(Keypoint coordinate data)
========

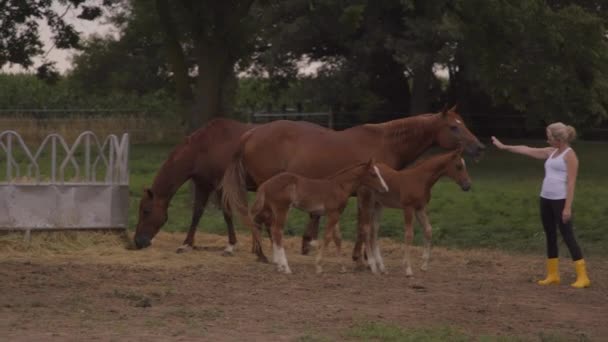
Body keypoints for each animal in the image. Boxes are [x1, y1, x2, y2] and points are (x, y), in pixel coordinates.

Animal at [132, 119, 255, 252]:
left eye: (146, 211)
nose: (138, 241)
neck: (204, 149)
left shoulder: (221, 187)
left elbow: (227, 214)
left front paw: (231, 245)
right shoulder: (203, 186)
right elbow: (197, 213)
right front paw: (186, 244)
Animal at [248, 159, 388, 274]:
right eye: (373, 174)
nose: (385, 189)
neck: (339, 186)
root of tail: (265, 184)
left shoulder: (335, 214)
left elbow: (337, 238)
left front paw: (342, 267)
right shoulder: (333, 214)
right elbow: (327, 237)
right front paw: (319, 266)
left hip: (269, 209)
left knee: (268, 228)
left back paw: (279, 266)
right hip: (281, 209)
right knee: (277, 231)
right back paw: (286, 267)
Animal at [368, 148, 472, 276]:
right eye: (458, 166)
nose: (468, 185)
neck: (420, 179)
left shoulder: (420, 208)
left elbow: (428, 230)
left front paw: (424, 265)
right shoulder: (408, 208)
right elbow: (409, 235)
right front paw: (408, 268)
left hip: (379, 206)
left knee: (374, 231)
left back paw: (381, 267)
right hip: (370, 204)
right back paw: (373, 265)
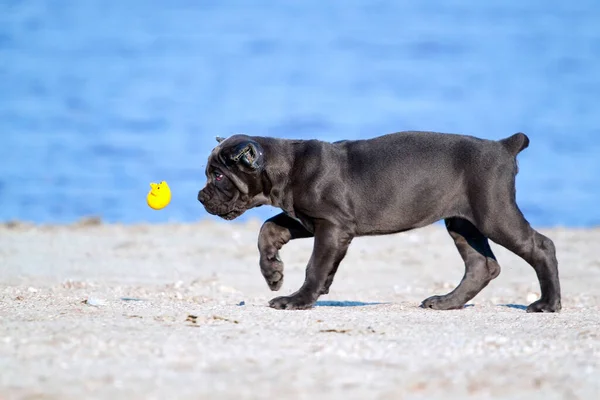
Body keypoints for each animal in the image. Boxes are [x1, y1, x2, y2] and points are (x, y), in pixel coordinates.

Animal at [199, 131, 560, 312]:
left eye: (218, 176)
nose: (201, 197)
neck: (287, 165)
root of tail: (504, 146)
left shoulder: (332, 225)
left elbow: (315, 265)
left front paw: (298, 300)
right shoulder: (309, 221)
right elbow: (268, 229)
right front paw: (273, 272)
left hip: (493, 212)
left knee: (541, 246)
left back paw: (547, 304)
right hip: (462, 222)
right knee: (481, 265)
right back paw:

========

**Exercise description**
The records above are to be retyped exactly, with every picture left out.

**Answer section**
Body keypoints for each animal in the image. Boxes are [x1, y1, x2, y2] and points are (x, y), in pixel coordinates.

Animal at [132, 119, 255, 252]:
left eye: (146, 211)
nose: (138, 241)
neck: (204, 149)
left shoulder: (221, 187)
left elbow: (227, 214)
left front paw: (231, 245)
right shoulder: (203, 186)
right elbow: (197, 213)
right front paw: (186, 244)
Animal at [248, 159, 388, 274]:
right eye: (373, 174)
nose: (385, 189)
neck: (339, 186)
root of tail: (265, 184)
left shoulder: (335, 214)
left elbow: (337, 238)
left front paw: (342, 267)
right shoulder: (333, 214)
right elbow: (327, 237)
right front paw: (319, 266)
left hip: (269, 209)
left knee: (268, 228)
left back paw: (279, 266)
right hip: (281, 209)
right knee: (277, 231)
right back paw: (286, 267)
Animal at [368, 148, 472, 276]:
right eye: (458, 166)
nose: (468, 185)
neck: (420, 179)
left shoulder: (420, 208)
left elbow: (428, 230)
left front paw: (424, 265)
right shoulder: (408, 208)
right elbow: (409, 235)
right front paw: (408, 268)
left hip: (379, 206)
left knee: (374, 231)
left back paw: (381, 267)
right hip: (370, 204)
right back paw: (373, 265)
Body keypoints for each animal in the image. Boxes are [x1, y1, x2, y2] and points are (x, y), in pixel coordinates.

Animal at [199, 131, 560, 312]:
left eye: (218, 176)
nose: (201, 197)
neck: (287, 165)
root of tail: (504, 146)
left shoulder: (332, 225)
left elbow: (315, 265)
left front paw: (298, 300)
right shoulder: (309, 221)
right elbow: (268, 229)
right front paw: (273, 272)
left hip: (493, 212)
left knee: (541, 246)
left back paw: (547, 304)
right hip: (462, 222)
right knee: (481, 265)
right back paw:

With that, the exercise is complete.